# EXERCISE:
Set down all the entries again, word for word.
◇ ◇ ◇ ◇
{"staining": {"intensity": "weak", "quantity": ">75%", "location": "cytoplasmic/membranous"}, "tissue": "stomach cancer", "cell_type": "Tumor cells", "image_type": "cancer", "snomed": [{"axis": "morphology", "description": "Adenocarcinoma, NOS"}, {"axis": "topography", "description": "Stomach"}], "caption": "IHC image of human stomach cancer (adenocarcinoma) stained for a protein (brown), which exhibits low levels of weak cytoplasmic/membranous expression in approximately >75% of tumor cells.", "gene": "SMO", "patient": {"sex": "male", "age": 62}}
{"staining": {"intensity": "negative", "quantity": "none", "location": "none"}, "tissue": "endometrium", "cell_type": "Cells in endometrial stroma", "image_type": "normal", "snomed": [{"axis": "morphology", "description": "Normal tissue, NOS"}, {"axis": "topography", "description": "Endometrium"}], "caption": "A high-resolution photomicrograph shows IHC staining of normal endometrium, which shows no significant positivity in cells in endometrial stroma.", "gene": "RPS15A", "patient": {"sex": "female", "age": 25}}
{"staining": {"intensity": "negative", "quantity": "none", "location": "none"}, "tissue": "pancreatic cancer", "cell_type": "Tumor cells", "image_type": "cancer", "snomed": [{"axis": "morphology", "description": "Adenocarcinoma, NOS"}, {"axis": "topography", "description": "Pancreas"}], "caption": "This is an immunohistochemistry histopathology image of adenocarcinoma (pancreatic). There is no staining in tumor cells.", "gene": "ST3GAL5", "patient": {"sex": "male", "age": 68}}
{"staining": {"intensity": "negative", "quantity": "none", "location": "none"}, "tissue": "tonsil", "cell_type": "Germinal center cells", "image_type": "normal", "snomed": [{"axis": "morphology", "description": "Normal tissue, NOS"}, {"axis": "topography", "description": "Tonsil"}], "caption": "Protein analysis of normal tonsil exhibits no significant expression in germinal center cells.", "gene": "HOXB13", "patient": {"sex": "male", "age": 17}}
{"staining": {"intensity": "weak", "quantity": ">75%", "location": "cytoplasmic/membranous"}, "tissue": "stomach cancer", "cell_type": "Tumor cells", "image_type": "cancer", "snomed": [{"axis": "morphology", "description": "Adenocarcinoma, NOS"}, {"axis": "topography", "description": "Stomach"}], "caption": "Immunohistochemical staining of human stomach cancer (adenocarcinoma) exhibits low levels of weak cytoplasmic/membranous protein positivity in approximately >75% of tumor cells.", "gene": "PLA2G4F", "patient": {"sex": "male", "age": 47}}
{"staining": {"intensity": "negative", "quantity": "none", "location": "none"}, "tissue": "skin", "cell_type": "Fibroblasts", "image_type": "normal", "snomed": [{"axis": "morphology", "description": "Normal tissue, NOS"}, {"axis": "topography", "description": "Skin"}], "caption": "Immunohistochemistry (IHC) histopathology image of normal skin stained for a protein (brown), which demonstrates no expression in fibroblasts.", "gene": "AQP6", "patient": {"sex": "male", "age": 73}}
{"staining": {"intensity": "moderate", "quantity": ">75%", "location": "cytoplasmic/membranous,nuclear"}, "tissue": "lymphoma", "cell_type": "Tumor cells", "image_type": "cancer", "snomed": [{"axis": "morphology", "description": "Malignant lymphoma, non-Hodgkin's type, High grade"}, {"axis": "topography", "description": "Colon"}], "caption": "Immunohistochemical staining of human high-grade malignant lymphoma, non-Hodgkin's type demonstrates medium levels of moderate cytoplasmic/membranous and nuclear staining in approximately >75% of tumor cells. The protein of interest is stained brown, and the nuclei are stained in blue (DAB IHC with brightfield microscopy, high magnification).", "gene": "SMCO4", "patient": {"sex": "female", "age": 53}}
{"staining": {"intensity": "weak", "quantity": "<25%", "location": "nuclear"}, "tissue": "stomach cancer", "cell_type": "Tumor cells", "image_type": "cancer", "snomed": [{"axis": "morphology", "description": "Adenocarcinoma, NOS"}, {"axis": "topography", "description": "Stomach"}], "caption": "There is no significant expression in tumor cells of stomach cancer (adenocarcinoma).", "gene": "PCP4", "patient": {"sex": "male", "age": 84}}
◇ ◇ ◇ ◇
# EXPECTED ANSWER:
{"staining": {"intensity": "weak", "quantity": ">75%", "location": "cytoplasmic/membranous"}, "tissue": "stomach cancer", "cell_type": "Tumor cells", "image_type": "cancer", "snomed": [{"axis": "morphology", "description": "Adenocarcinoma, NOS"}, {"axis": "topography", "description": "Stomach"}], "caption": "IHC image of human stomach cancer (adenocarcinoma) stained for a protein (brown), which exhibits low levels of weak cytoplasmic/membranous expression in approximately >75% of tumor cells.", "gene": "SMO", "patient": {"sex": "male", "age": 62}}
{"staining": {"intensity": "negative", "quantity": "none", "location": "none"}, "tissue": "endometrium", "cell_type": "Cells in endometrial stroma", "image_type": "normal", "snomed": [{"axis": "morphology", "description": "Normal tissue, NOS"}, {"axis": "topography", "description": "Endometrium"}], "caption": "A high-resolution photomicrograph shows IHC staining of normal endometrium, which shows no significant positivity in cells in endometrial stroma.", "gene": "RPS15A", "patient": {"sex": "female", "age": 25}}
{"staining": {"intensity": "negative", "quantity": "none", "location": "none"}, "tissue": "pancreatic cancer", "cell_type": "Tumor cells", "image_type": "cancer", "snomed": [{"axis": "morphology", "description": "Adenocarcinoma, NOS"}, {"axis": "topography", "description": "Pancreas"}], "caption": "This is an immunohistochemistry histopathology image of adenocarcinoma (pancreatic). There is no staining in tumor cells.", "gene": "ST3GAL5", "patient": {"sex": "male", "age": 68}}
{"staining": {"intensity": "negative", "quantity": "none", "location": "none"}, "tissue": "tonsil", "cell_type": "Germinal center cells", "image_type": "normal", "snomed": [{"axis": "morphology", "description": "Normal tissue, NOS"}, {"axis": "topography", "description": "Tonsil"}], "caption": "Protein analysis of normal tonsil exhibits no significant expression in germinal center cells.", "gene": "HOXB13", "patient": {"sex": "male", "age": 17}}
{"staining": {"intensity": "weak", "quantity": ">75%", "location": "cytoplasmic/membranous"}, "tissue": "stomach cancer", "cell_type": "Tumor cells", "image_type": "cancer", "snomed": [{"axis": "morphology", "description": "Adenocarcinoma, NOS"}, {"axis": "topography", "description": "Stomach"}], "caption": "Immunohistochemical staining of human stomach cancer (adenocarcinoma) exhibits low levels of weak cytoplasmic/membranous protein positivity in approximately >75% of tumor cells.", "gene": "PLA2G4F", "patient": {"sex": "male", "age": 47}}
{"staining": {"intensity": "negative", "quantity": "none", "location": "none"}, "tissue": "skin", "cell_type": "Fibroblasts", "image_type": "normal", "snomed": [{"axis": "morphology", "description": "Normal tissue, NOS"}, {"axis": "topography", "description": "Skin"}], "caption": "Immunohistochemistry (IHC) histopathology image of normal skin stained for a protein (brown), which demonstrates no expression in fibroblasts.", "gene": "AQP6", "patient": {"sex": "male", "age": 73}}
{"staining": {"intensity": "moderate", "quantity": ">75%", "location": "cytoplasmic/membranous,nuclear"}, "tissue": "lymphoma", "cell_type": "Tumor cells", "image_type": "cancer", "snomed": [{"axis": "morphology", "description": "Malignant lymphoma, non-Hodgkin's type, High grade"}, {"axis": "topography", "description": "Colon"}], "caption": "Immunohistochemical staining of human high-grade malignant lymphoma, non-Hodgkin's type demonstrates medium levels of moderate cytoplasmic/membranous and nuclear staining in approximately >75% of tumor cells. The protein of interest is stained brown, and the nuclei are stained in blue (DAB IHC with brightfield microscopy, high magnification).", "gene": "SMCO4", "patient": {"sex": "female", "age": 53}}
{"staining": {"intensity": "weak", "quantity": "<25%", "location": "nuclear"}, "tissue": "stomach cancer", "cell_type": "Tumor cells", "image_type": "cancer", "snomed": [{"axis": "morphology", "description": "Adenocarcinoma, NOS"}, {"axis": "topography", "description": "Stomach"}], "caption": "There is no significant expression in tumor cells of stomach cancer (adenocarcinoma).", "gene": "PCP4", "patient": {"sex": "male", "age": 84}}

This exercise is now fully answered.